These are the projects that may charge different prices for shipping depending on what region you live in, what you buy, what quantity you buy in, and how the item will be shipped to you. Multiple price tiers, with myriad permutations, can make calculating how much you have to add on to your pledge to ensure that the item actually reaches you can be a daunting prospect. It is easier when there is a threshold for free shipping, because inevitably people will aim for that – knowing that they can put their money towards something tangible rather than the abstract notion of ‘shipping’. Whether it comes through the regular postal service if sent by air or sea, whether it is delivered by a courier, whether you expect someone to sign for it (undoubtedly your neighbour, because you won’t be in to receive it) are all useful options to have undoubtedly for peace of mind. However, to reconcile those options with what you are actually buying, and how much you need to add for your pledge level can simply be a minefield. Woe betide anyone who doesn’t reside in a country listed in the first few options – because getting that item shipped to you may be near to impossible, or cost the earth…

If anything, it is a plea for clarity. It is great to have those options for those that want them – but working out the expense to you, when the wording may be obtuse and the pricing levels complex, is an unnecessary hassle for a buyer – one we can certainly do without.

3) Don’t tell me how much it costs…

If you have ever posted anything, you will know that it is not particularly cheap. When you then factor in that item making a journey across land or sea, those costs start to mount. Yet strange things happen when I look at a project and see how much I will have to add on to my pledge to ship it from abroad: I often feel my enthusiasm start to wane and my levels of reluctance to back increasing.

Having worked in distribution for a company, I am well acquainted with how much it costs to send particular items to certain places – so I should not really be surprised that a company may want me to tack on in the region of $20-50 to cover this cost. However, it is the feeling that there is additional cost involved that causes incredulity: having backed the project one occasionally feels these liberties, or otherwise makes me want to relocate to a place where I will not have to pay for shipping. It is particularly salient when at both ends of the scale: I would not want to make a small pledge and then have to pay such a high fee to have it delivered, but equally – if I am already paying so much towards a project, why should I pay any more? It becomes something that you have to factor in – it is recognizing that there is a cost, and at some point, that has to be passed on to the backer, yet it often can be a deal breaker because it feels so artificially high. It sounds selfish, and I certainly do not begrudge paying for international postage, but in the current economic climate, we are all looking for the best deal – and you want to get the most for your money.

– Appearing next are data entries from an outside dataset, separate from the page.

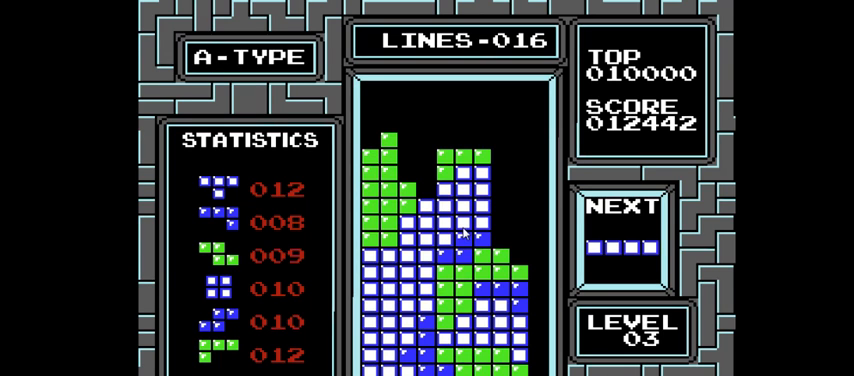
Gameplay with a controller (PlayStation layout); each line is a JSON object with the inputs held at the frame after it. "events" lists button and stick changes between this image and that frame as [ms after this image, input, new state], when the widget could be followed in between. Not read: L3 R3 left_stick.
{"buttons": ["DPAD_RIGHT"], "right_stick": "center", "events": [[433, "DPAD_RIGHT", "down"]]}
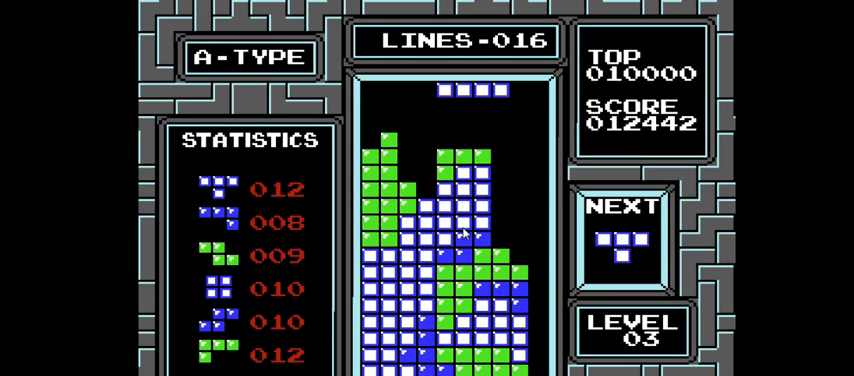
{"buttons": ["CROSS", "DPAD_RIGHT"], "right_stick": "center", "events": [[500, "CROSS", "down"]]}
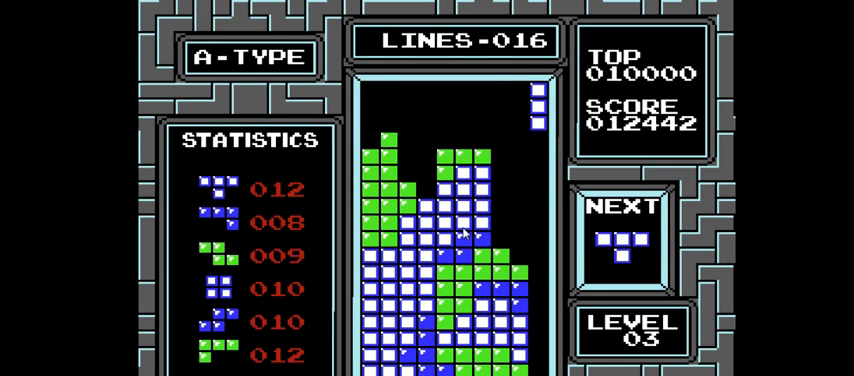
{"buttons": [], "right_stick": "center", "events": [[133, "CROSS", "up"], [333, "DPAD_RIGHT", "up"]]}
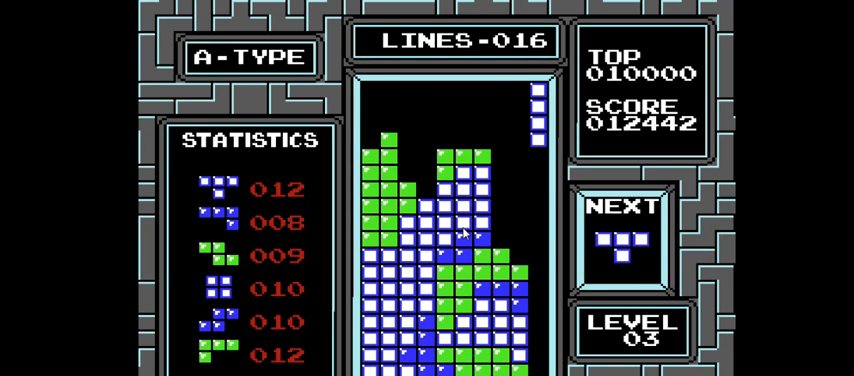
{"buttons": ["DPAD_DOWN"], "right_stick": "center", "events": [[367, "DPAD_DOWN", "down"]]}
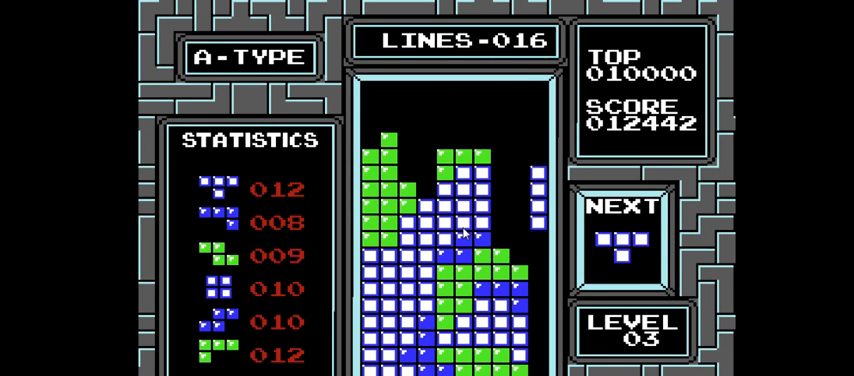
{"buttons": [], "right_stick": "center", "events": [[467, "DPAD_DOWN", "up"]]}
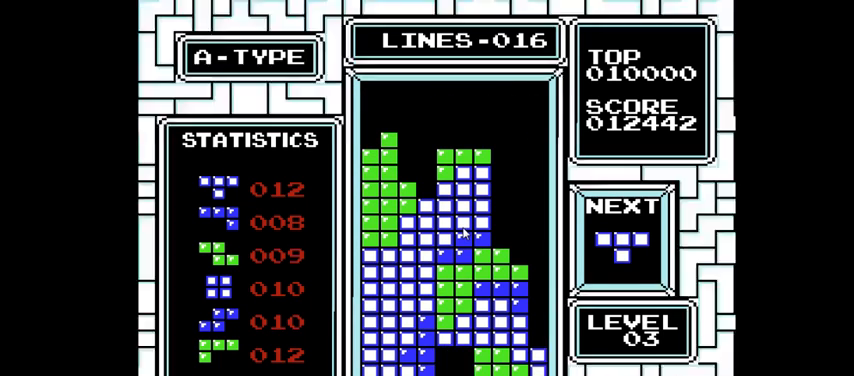
{"buttons": ["DPAD_RIGHT"], "right_stick": "center", "events": [[400, "DPAD_RIGHT", "down"]]}
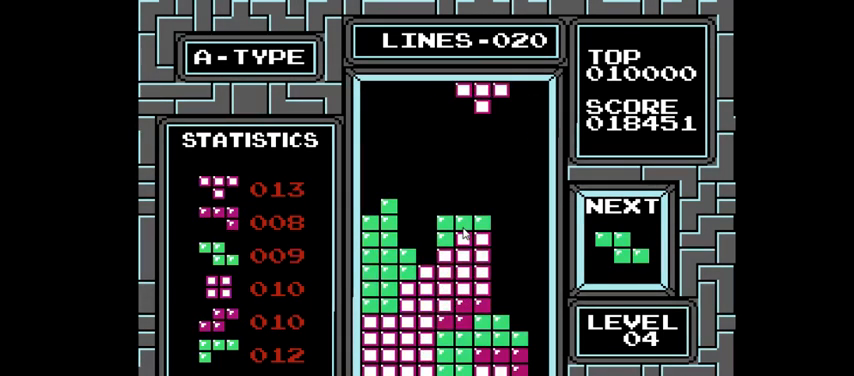
{"buttons": ["DPAD_RIGHT"], "right_stick": "center", "events": [[167, "DPAD_RIGHT", "up"], [300, "DPAD_RIGHT", "down"], [400, "CROSS", "down"], [500, "CROSS", "up"]]}
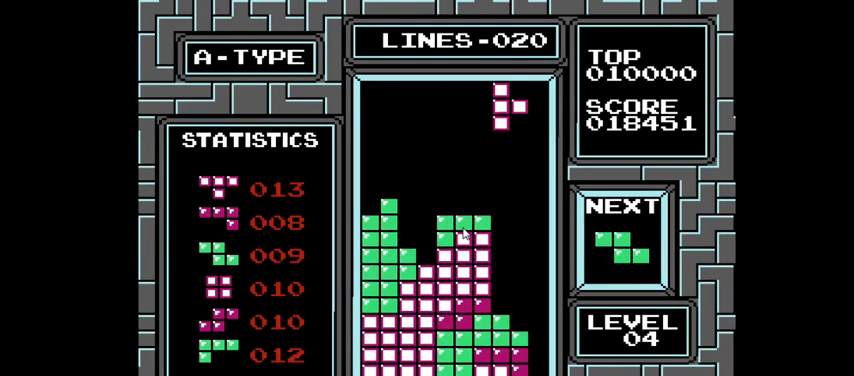
{"buttons": ["DPAD_RIGHT"], "right_stick": "center", "events": [[67, "DPAD_RIGHT", "up"], [400, "CIRCLE", "down"], [500, "CIRCLE", "up"], [500, "DPAD_RIGHT", "down"]]}
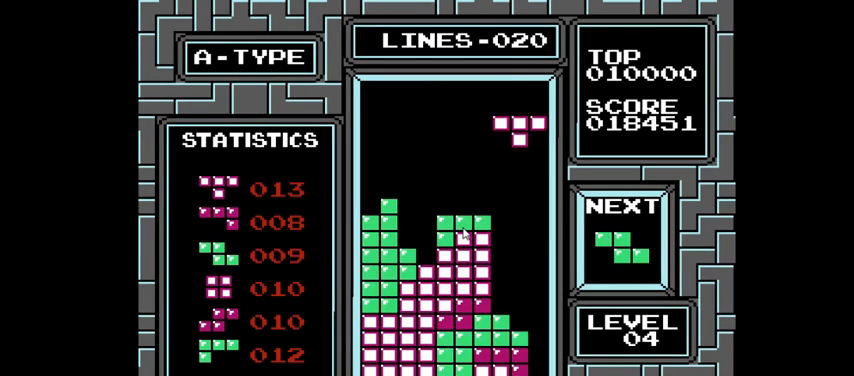
{"buttons": ["DPAD_DOWN"], "right_stick": "center", "events": [[100, "CIRCLE", "down"], [100, "DPAD_RIGHT", "up"], [200, "CIRCLE", "up"], [467, "DPAD_DOWN", "down"]]}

Once more, there is a simple solution: it is subsuming the cost of postage into the product itself. People often jump at deals when there is a ‘free postage’ stipulation attached, or when they do not have to worry about something as mundane as shipping – it is human nature. You are still paying for postage, but it is hidden within the total cost so that it does not feel like you are paying anything extra, or having to add it on to your pledge. It is why companies like Stonemaier Games (amongst many others) do this as a matter of course – it looks great for the creator being able to offer just the item you pledge for without any additional cost, and the backer feels like they are getting a great deal for their money. The visual cost of seeing how much an item would otherwise cost to ship to you internationally can otherwise be off-putting; to have the creator plan ahead and have this all arranged in advance without the backer needing to make a conscious decision removes another level of complexity and potential concern. In short, removing varied and expensive international shipping options can simply make it easier for a buyer and more attractive to back.

Rebuttal from Jacob

Sadly my rebuttal may be a little lacking, because for the most part I completely agree with Chris. Simpler is certainly better in regards to crowdfunding projects. If a project says free shipping, I will give it much more attention initially than one that doesn’t have that option. I did find a few things that I would like to talk about in Chris’ post though.

1) Customs or additional charges

Granted, this is a major concern especially in countries where the customs agents are iffy (at best), but a huge part of my issue is that this is easily fixed. Ship from more places and shipping becomes cheaper for more people. This can happen; as I have seen plenty of projects do it, so won’t don’t all of them do it? If a project doesn’t want to do that then, I’ve heard (if shipping from the US) you put on the customs forms the price paid, not the MSRP (and it’s completely legal, from what I understand).

2) Which option is right for me?

You will get no argument here from me, the clearer the better.

3) Don’t tell me how much it costs…

I partially agree with this, because I think more projects should subsume the shipping cost in the initial price, but at the same time I don’t completely agree. While I do enjoy a free shipping label, if it makes the game “seem” too expensive, I won’t back it anyway. It all depends on how much they have to increase the cost of the project to balance out the shipping to who knows where. This, I think, would be answered in my Stretch goal idea (with obvious issues still needing to be worked out). Let people work for your company to “earn” free shipping to their country.

JacobPro: Jacob Coon

I’m an American, but I live in Germany. I moved here last year to start work as an instructional designer missionary. I have been in the board game hobby for only a few years, but i always enjoyed playing them. Kickstarter and BGG has helped me get more excited about trying out a bunch of different types of games. The last game I backed on Kickstarter was Scoville (mostly because I am a huge fan of hot sauce!).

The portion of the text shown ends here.